Thème : Hiératique
Contrainte : Se déroule pendant un évènement historique
En se voyant ainsi représenté, assis sur un trône ouvragé au pied de l’autel et des immenses cierges entourant celui-ci, surplombant une assemblée muette qui foule un tapis de velours bleu roi réhaussé de croix d’or et dont les innombrables regards se posent presque sur lui, Barnaba soupire.
Certes, il a tous les attributs de sa fonction sacrée : calotte de soie blanche, manteau assorti décoré de croix de Malte noires et ourlé de vert et d’or, main gauche reposant sur son genou et main droite levée en signe de bénédiction, l’index et le majeur tendus et le pouce accollé ; quiconque le regarderait verrait en lui l’incarnation même du rituel immortalisé dans ce tableau.
Et pourtant, un visiteur qui s’attarderait et l’étudierait plus avant remarquerait tous les petits détails qui trahissent l’homme derrière le représentant de Dieu. Cette bouche entrouverte qui déjà soupirait, ces doigts qui peinent à se tendre pour bénir, ce regard noir qui n’est pas intense et pénétré mais lointain et fatigué… Non, avec un peu d’attention, on voit bien là qu’il s’agit du portrait d’un homme défait.
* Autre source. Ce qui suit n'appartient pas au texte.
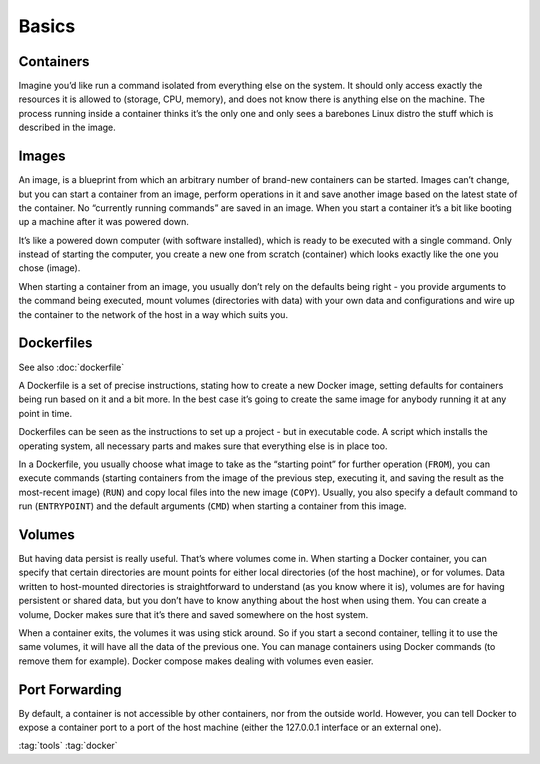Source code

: ======
Basics
======

.. figure:: img/logo.*
   :align: center
   :width: 70%

Containers
==========

Imagine you’d like run a command isolated from everything else on the system. It should only access exactly the resources it is allowed to (storage, CPU, memory), and does not know there is anything else on the machine. The process running inside a container thinks it’s the only one and only sees a barebones Linux distro the stuff which is described in the image.

Images
======

An image, is a blueprint from which an arbitrary number of brand-new containers can be started. Images can’t change, but you can start a container from an image, perform operations in it and save another image based on the latest state of the container. No “currently running commands” are saved in an image. When you start a container it’s a bit like booting up a machine after it was powered down.

It’s like a powered down computer (with software installed), which is ready to be executed with a single command. Only instead of starting the computer, you create a new one from scratch (container) which looks exactly like the one you chose (image).

When starting a container from an image, you usually don’t rely on the defaults being right - you provide arguments to the command being executed, mount volumes (directories with data) with your own data and configurations and wire up the container to the network of the host in a way which suits you.

Dockerfiles
===========

See also  :doc:`dockerfile`

A Dockerfile is a set of precise instructions, stating how to create a new Docker image, setting defaults for containers being run based on it and a bit more. In the best case it’s going to create the same image for anybody running it at any point in time.

Dockerfiles can be seen as the instructions to set up a project - but in executable code. A script which installs the operating system, all necessary parts and makes sure that everything else is in place too.

In a Dockerfile, you usually choose what image to take as the “starting point” for further operation (``FROM``), you can execute commands (starting containers from the image of the previous step, executing it, and saving the result as the most-recent image) (``RUN``) and copy local files into the new image (``COPY``). Usually, you also specify a default command to run (``ENTRYPOINT``) and the default arguments (``CMD``) when starting a container from this image.

Volumes
=======

But having data persist is really useful. That’s where volumes come in. When starting a Docker container, you can specify that certain directories are mount points for either local directories (of the host machine), or for volumes. Data written to host-mounted directories is straightforward to understand (as you know where it is), volumes are for having persistent or shared data, but you don’t have to know anything about the host when using them. You can create a volume, Docker makes sure that it’s there and saved somewhere on the host system.

When a container exits, the volumes it was using stick around. So if you start a second container, telling it to use the same volumes, it will have all the data of the previous one. You can manage containers using Docker commands (to remove them for example). Docker compose makes dealing with volumes even easier.

Port Forwarding
===============

By default, a container is not accessible by other containers, nor from the outside world. However, you can tell Docker to expose a container port to a port of the host machine (either the 127.0.0.1 interface or an external one).

:tag:`tools`
:tag:`docker`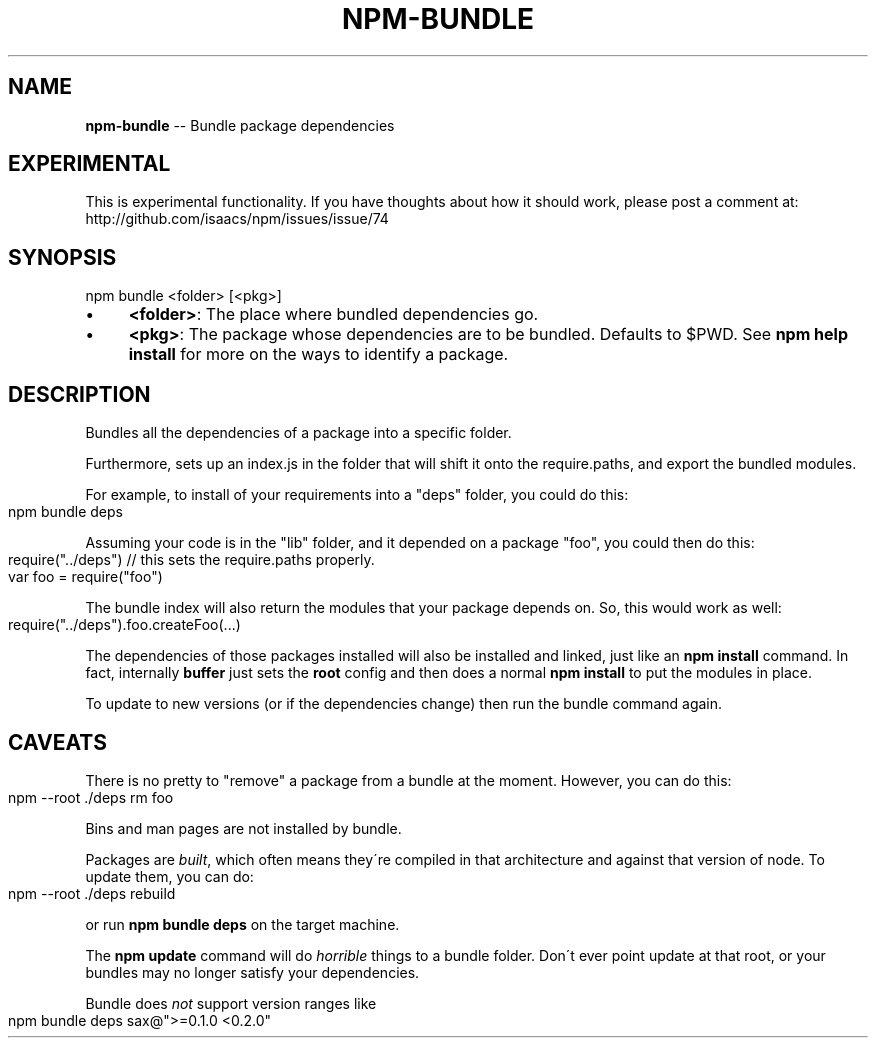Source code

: .\" Generated with Ronnjs/v0.1
.\" http://github.com/kapouer/ronnjs/
.
.TH "NPM\-BUNDLE" "1" "November 2010" "" ""
.
.SH "NAME"
\fBnpm-bundle\fR \-\- Bundle package dependencies
.
.SH "EXPERIMENTAL"
This is experimental functionality\.  If you have thoughts about how it
should work, please post a comment at:
http://github\.com/isaacs/npm/issues/issue/74
.
.SH "SYNOPSIS"
.
.nf
npm bundle <folder> [<pkg>]
.
.fi
.
.IP "\(bu" 4
\fB<folder>\fR:
The place where bundled dependencies go\.
.
.IP "\(bu" 4
\fB<pkg>\fR:
The package whose dependencies are to be bundled\. Defaults to $PWD\.
See \fBnpm help install\fR for more on the ways to identify a package\.
.
.IP "" 0
.
.SH "DESCRIPTION"
Bundles all the dependencies of a package into a specific folder\.
.
.P
Furthermore, sets up an index\.js in the folder that will shift it onto the
require\.paths, and export the bundled modules\.
.
.P
For example, to install of your requirements into a "deps" folder,
you could do this:
.
.IP "" 4
.
.nf
npm bundle deps
.
.fi
.
.IP "" 0
.
.P
Assuming your code is in the "lib" folder, and it depended on a package
"foo", you could then do this:
.
.IP "" 4
.
.nf
require("\.\./deps") // this sets the require\.paths properly\.
var foo = require("foo")
.
.fi
.
.IP "" 0
.
.P
The bundle index will also return the modules that your package
depends on\.  So, this would work as well:
.
.IP "" 4
.
.nf
require("\.\./deps")\.foo\.createFoo(\.\.\.)
.
.fi
.
.IP "" 0
.
.P
The dependencies of those packages installed will also be installed and
linked, just like an \fBnpm install\fR command\.  In fact, internally \fBbuffer\fR
just sets the \fBroot\fR config and then does a normal \fBnpm install\fR to put
the modules in place\.
.
.P
To update to new versions (or if the dependencies change) then run the
bundle command again\.
.
.SH "CAVEATS"
There is no pretty to "remove" a package from a bundle at the moment\.
However, you can do this:
.
.IP "" 4
.
.nf
npm \-\-root \./deps rm foo
.
.fi
.
.IP "" 0
.
.P
Bins and man pages are not installed by bundle\.
.
.P
Packages are \fIbuilt\fR, which often means they\'re compiled in that
architecture and against that version of node\.  To update them, you can
do:
.
.IP "" 4
.
.nf
npm \-\-root \./deps rebuild
.
.fi
.
.IP "" 0
.
.P
or run \fBnpm bundle deps\fR on the target machine\.
.
.P
The \fBnpm update\fR command will do \fIhorrible\fR things to a bundle folder\.
Don\'t ever point update at that root, or your bundles may no longer
satisfy your dependencies\.
.
.P
Bundle does \fInot\fR support version ranges like
.
.IP "" 4
.
.nf
npm bundle deps sax@">=0\.1\.0 <0\.2\.0"
.
.fi
.
.IP "" 0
Barnaba soupire encore. Défait, il l’était bel et bien ce jour-là, tant ses espoirs avaient été déçus. Ce moment historique aurait pu être si beau. Non pas de la beauté tapageuse qu’affectionne ce peintre de cour, toute en dorures et en compositions géométriques appuyées à en percer la toile, mais plutôt de celle, sobre, qui avait régné pendant son propre couronnement, dans la petite chapelle attenante au monastère San Giorgio.
Une telle discrétion ne valait cependant pas pour celui qu’il appelait et continuerait d’appeler son fils. À lui, il fallait le faste, le prestige, tous les atours du pouvoir. Jamais il n’aurait pu se passer des lauriers d’or évoquant César et toute la lignée de souverains qui les séparait ; très peu pour lui, la tiare de papier mâché fabriquée en hâte par de pieuses femmes nobles que Barnaba avait ceint douze ans plus tôt. Et tant pis si celle-ci était le fruit d’une dévotion vraie, cette foi qui dit-on soulève les montagnes, et non le produit d’une société écrasée par la peur des soldats et de la censure. Pour soulever des montagnes, l’empereur aurait toujours son armée d’ingénieurs.
L’empereur. Le despote éclairé qui allait mettre fin aux guerres agitant le continent depuis des siècles et unir tous les peuples dans un nouvel âge baigné de la clarté des Lumières… Quelles balivernes. Barnaba y avait cru, pourtant.
Il avait cru pouvoir infléchir le vol du trait d’airain qu’était la volonté de cet homme au pragmatisme froid. Il avait la brutalité du soldat sans l’esprit de camaraderie ; le génie calculateur du général sans le sens des responsabilités envers les siens ; la foi inébranlable du croisé sans l’humilité devant Dieu.
Au cœur de Notre-Dame-de-Paris, pendant cette cérémonie grandiloquente rendue plus grotesque encore par ce tableau, il avait pris la couronne des mains de Barnaba et se l’était posée sur la tête. Croyant sûrement faire ainsi la démonstration de son pouvoir, il n’avait fait qu’étalage de sa vulgarité. Le barbouilleur ne s’y était pas trompé, d’ailleurs : le tableau final ne le montrait pas en train de se couronner lui, mais plutôt sa femme. Peut-être croyait-il représenter ainsi la générosité de son mécène ? Nul ne s’y trompait.
Dans la cellule où l’empereur l’avait enfermé, Barnaba eut un sourire triste. Il avait essayé d’en appeler à sa raison, à sa foi, et lui avait demandé de laisser l’Église de France rentrer dans le giron de Rome, mais cela n’avait servi à rien : un homme craignant autant pour son autorité n’accepterait jamais que l’on obéisse à autre que lui.
En donnant à Barnaba ces traits fatigués, le peintre avait voulu peindre le symbole d’un rituel brisé, de l’Église vaincue par la volonté d’un être d’exception. Il avait simplement capturé le regard d’un homme hanté.
Hanté par sa rencontre avec un monstre dénué de la moindre humanité.
Mais déjà le vent tournait et, du lointain Est, parvenaient les nouvelles de défaites dont aucun bonimenteur n’arriverait à faire des succès. L’empire finirait par s’effondrer. Un ego si fragile finirait par se briser.
Barnaba, dit don Gregorio, élu, en conclave et par la grâce du Seigneur, souverain pontife sous le nom de Pie VII, s’agenouilla devant le tableau et se mit à prier.